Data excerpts
Segment Open
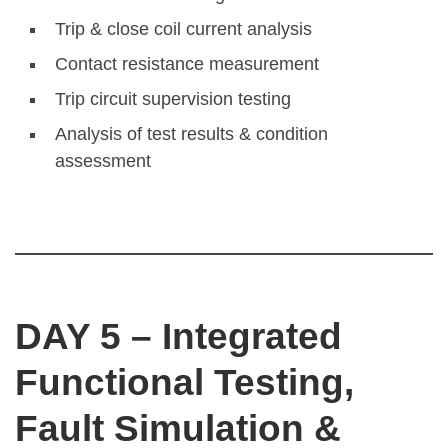
Trip & close coil current analysis
Contact resistance measurement
Trip circuit supervision testing
Analysis of test results & condition
assessment
DAY 5 – Integrated
Functional Testing,
Fault Simulation &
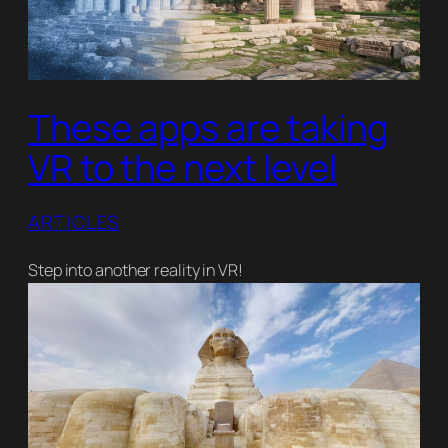
These apps are taking
VR to the next level
ARTICLES
Step into another reality in VR!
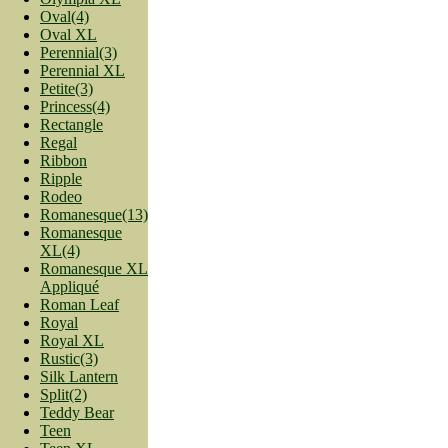
Oval(4)
Oval XL
Perennial(3)
Perennial XL
Petite(3)
Princess(4)
Rectangle
Regal
Ribbon
Ripple
Rodeo
Romanesque(13)
Romanesque
XL(4)
Romanesque XL
Appliqué
Roman Leaf
Royal
Royal XL
Rustic(3)
Silk Lantern
Split(2)
Teddy Bear
Teen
Segment Closed
Images aside, return each entry above precisely as it stands.

Trip & close coil current analysis
Contact resistance measurement
Trip circuit supervision testing
Analysis of test results & condition
assessment
DAY 5 – Integrated
Functional Testing,
Fault Simulation &
These apps are taking
VR to the next level
ARTICLES
Step into another reality in VR!
Oval(4)
Oval XL
Perennial(3)
Perennial XL
Petite(3)
Princess(4)
Rectangle
Regal
Ribbon
Ripple
Rodeo
Romanesque(13)
Romanesque
XL(4)
Romanesque XL
Appliqué
Roman Leaf
Royal
Royal XL
Rustic(3)
Silk Lantern
Split(2)
Teddy Bear
Teen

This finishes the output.